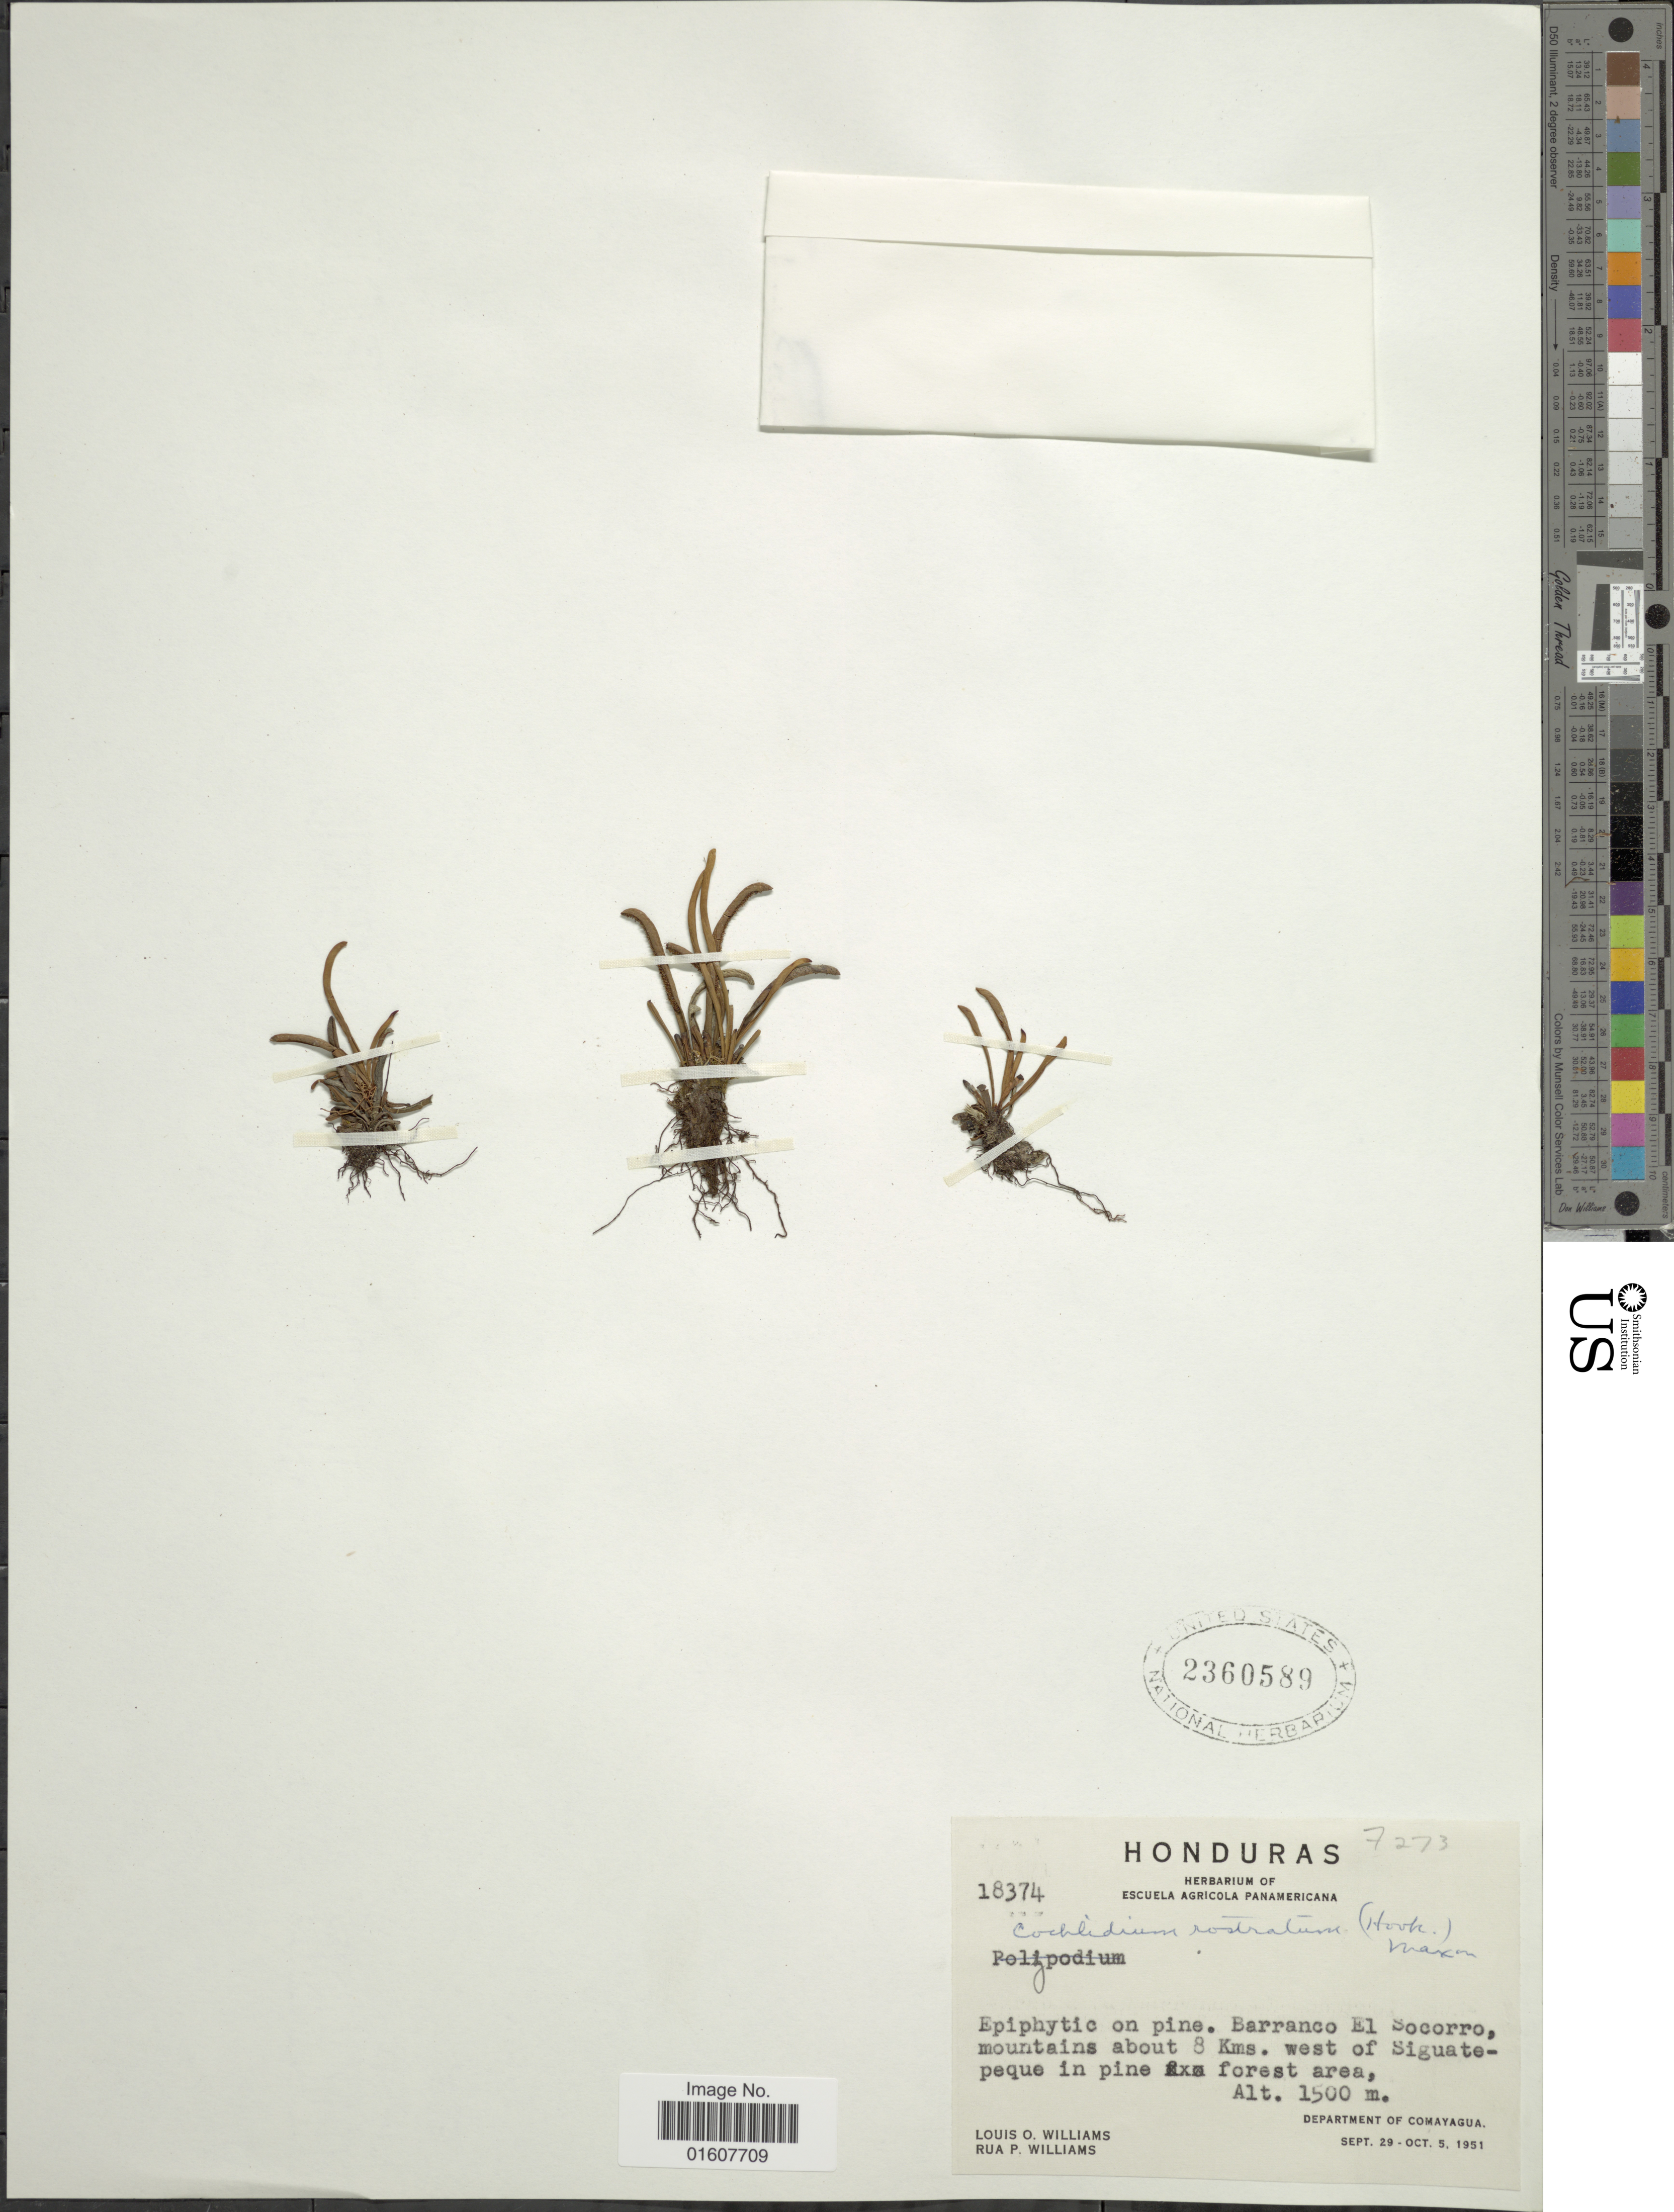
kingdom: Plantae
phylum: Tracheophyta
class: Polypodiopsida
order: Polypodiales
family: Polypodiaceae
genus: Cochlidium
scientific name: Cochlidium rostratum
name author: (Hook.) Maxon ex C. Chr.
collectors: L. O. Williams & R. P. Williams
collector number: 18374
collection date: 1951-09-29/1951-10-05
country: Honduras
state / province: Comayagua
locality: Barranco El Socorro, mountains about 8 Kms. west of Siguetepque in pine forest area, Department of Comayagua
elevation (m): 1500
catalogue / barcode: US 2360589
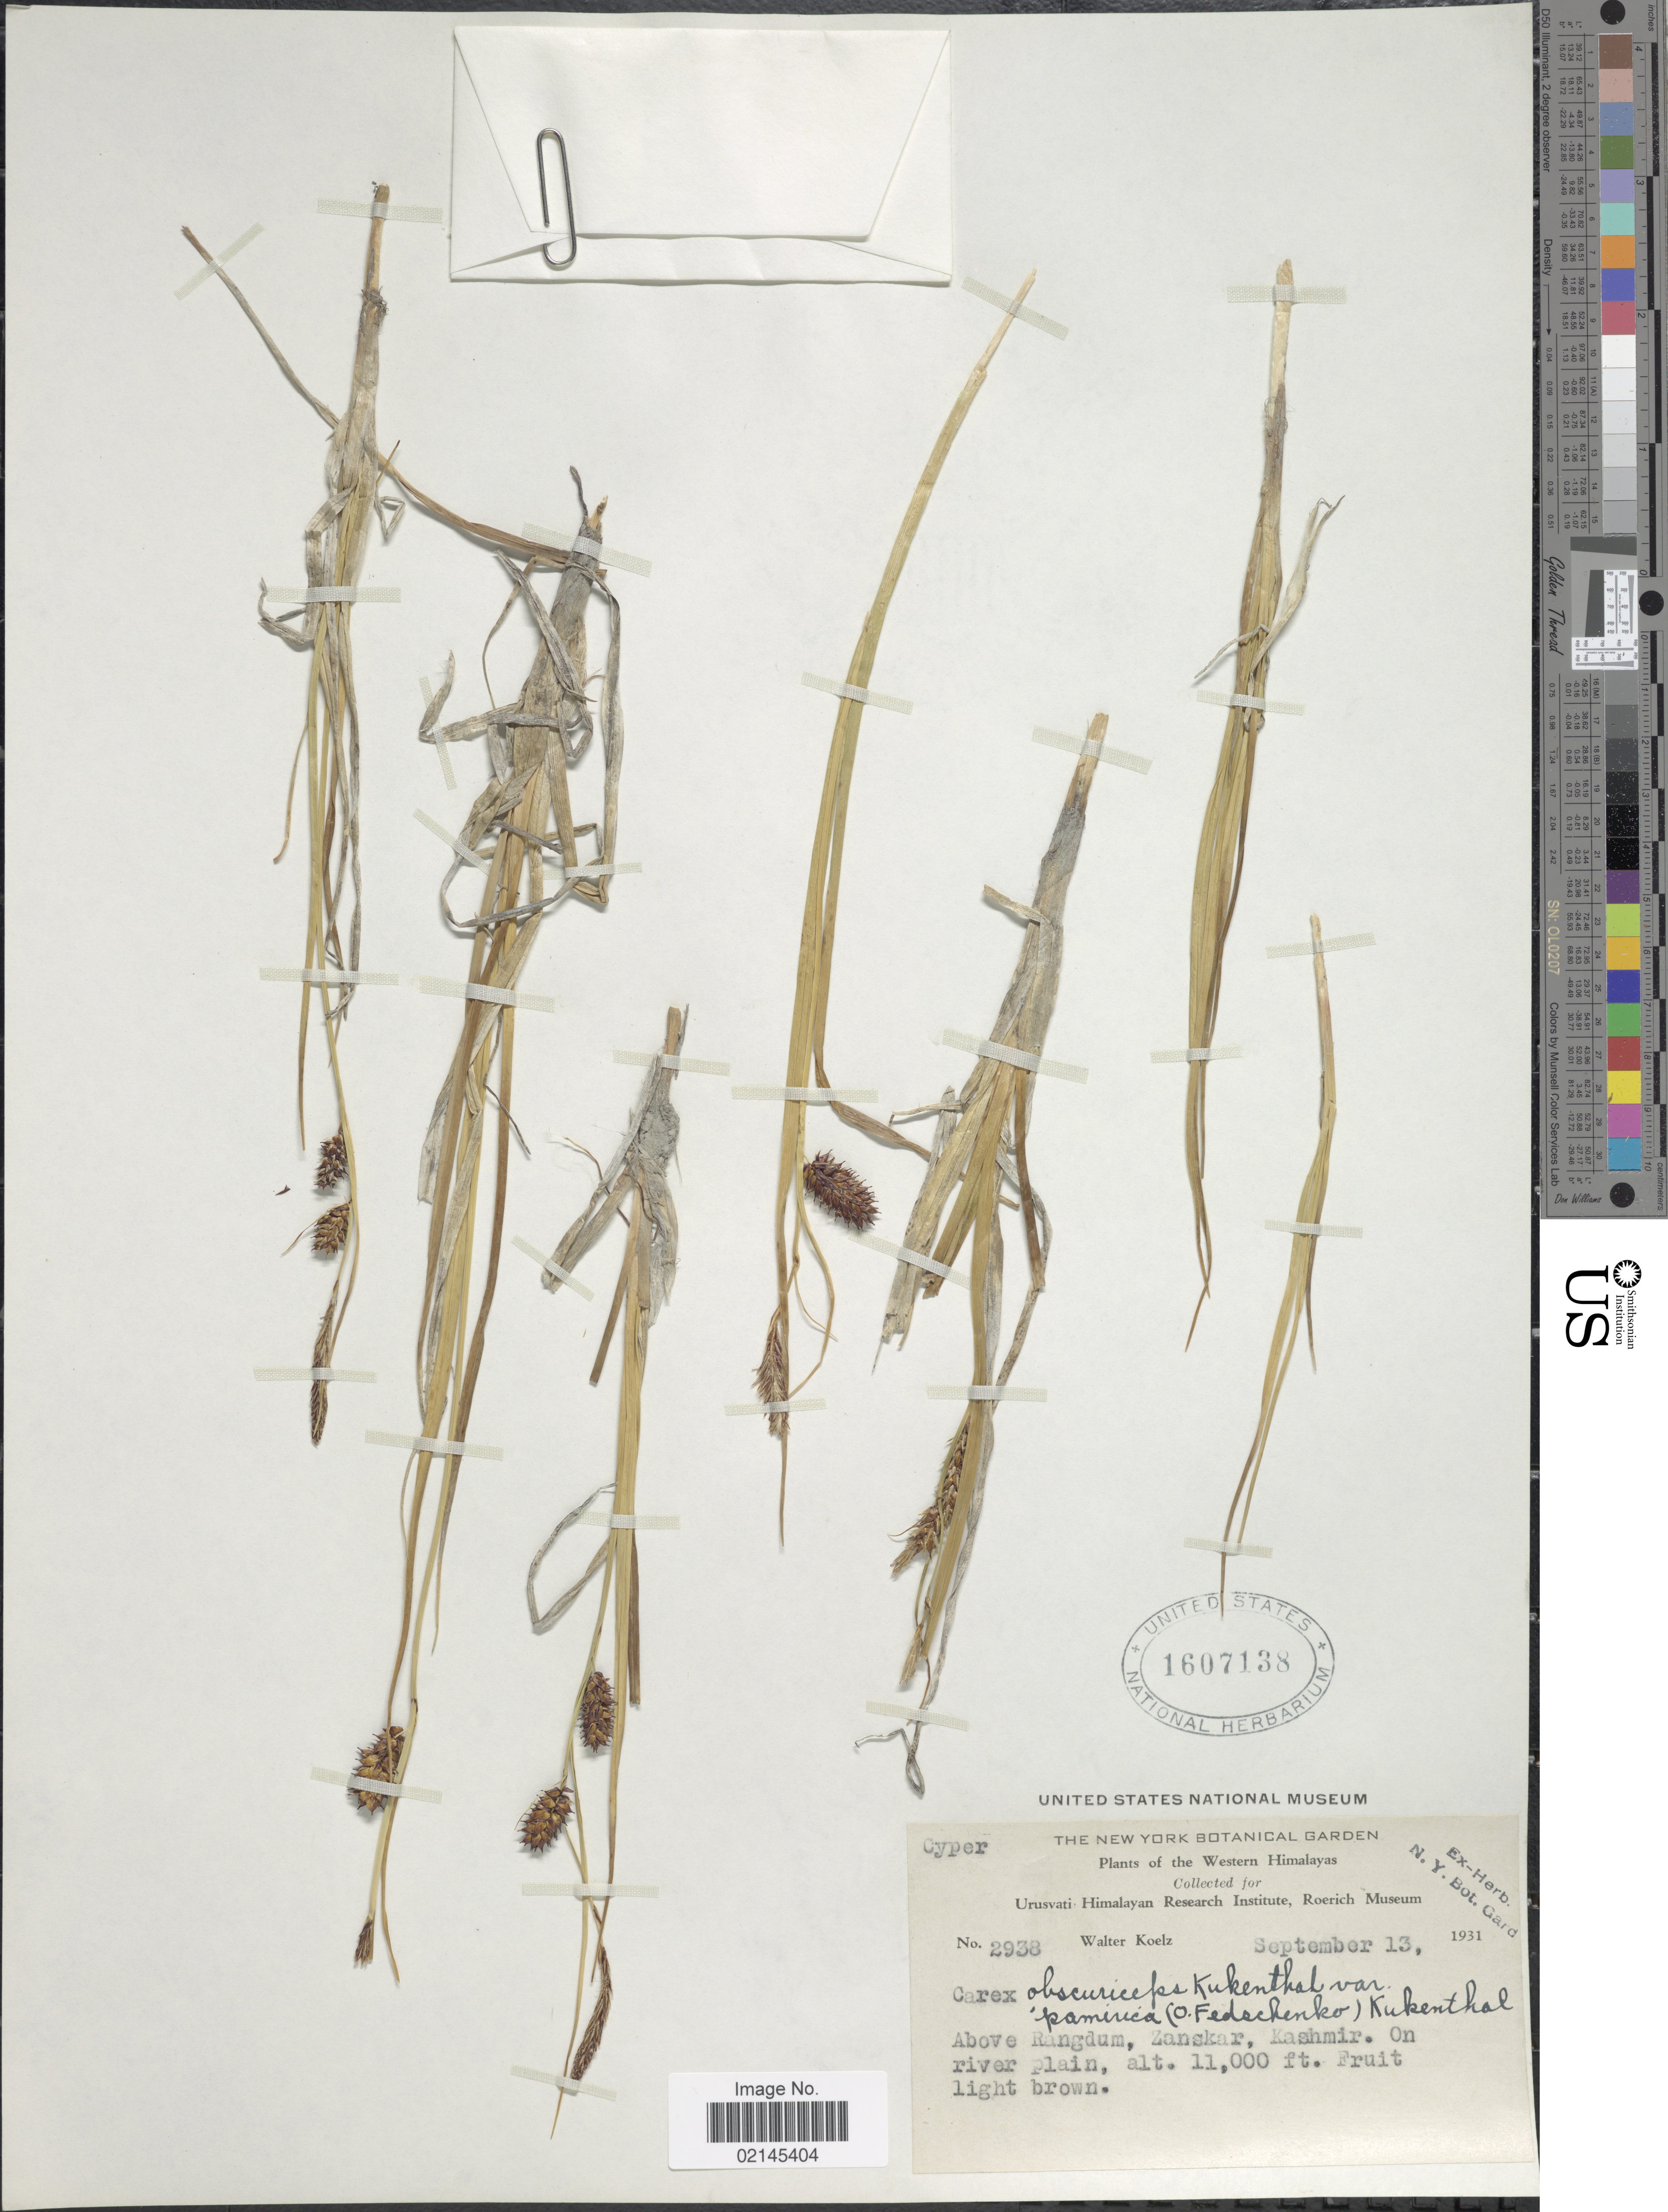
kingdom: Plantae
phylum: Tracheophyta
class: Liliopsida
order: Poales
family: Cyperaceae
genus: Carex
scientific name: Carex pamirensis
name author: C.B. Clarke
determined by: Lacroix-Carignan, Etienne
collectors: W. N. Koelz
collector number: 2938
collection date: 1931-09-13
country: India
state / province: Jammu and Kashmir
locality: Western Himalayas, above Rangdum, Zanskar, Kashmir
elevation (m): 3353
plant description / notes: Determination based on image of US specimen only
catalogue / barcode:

-----

Exercise instructions: Please lay out every line of the records above as a Markdown table with two columns, Row and Line, numbering each row and skipping blank lines. Leave the pictures out of the answer.

Task answer:
| Row | Line |
|---|---|
| 1 | kingdom: Plantae |
| 2 | phylum: Tracheophyta |
| 3 | class: Polypodiopsida |
| 4 | order: Polypodiales |
| 5 | family: Polypodiaceae |
| 6 | genus: Cochlidium |
| 7 | scientific name: Cochlidium rostratum |
| 8 | name author: (Hook.) Maxon ex C. Chr. |
| 9 | collectors: L. O. Williams & R. P. Williams |
| 10 | collector number: 18374 |
| 11 | collection date: 1951-09-29/1951-10-05 |
| 12 | country: Honduras |
| 13 | state / province: Comayagua |
| 14 | locality: Barranco El Socorro, mountains about 8 Kms. west of Siguetepque in pine forest area, Department of Comayagua |
| 15 | elevation (m): 1500 |
| 16 | catalogue / barcode: US 2360589 |
| 17 | kingdom: Plantae |
| 18 | phylum: Tracheophyta |
| 19 | class: Liliopsida |
| 20 | order: Poales |
| 21 | family: Cyperaceae |
| 22 | genus: Carex |
| 23 | scientific name: Carex pamirensis |
| 24 | name author: C.B. Clarke |
| 25 | determined by: Lacroix-Carignan, Etienne |
| 26 | collectors: W. N. Koelz |
| 27 | collector number: 2938 |
| 28 | collection date: 1931-09-13 |
| 29 | country: India |
| 30 | state / province: Jammu and Kashmir |
| 31 | locality: Western Himalayas, above Rangdum, Zanskar, Kashmir |
| 32 | elevation (m): 3353 |
| 33 | plant description / notes: Determination based on image of US specimen only |
| 34 | catalogue / barcode: |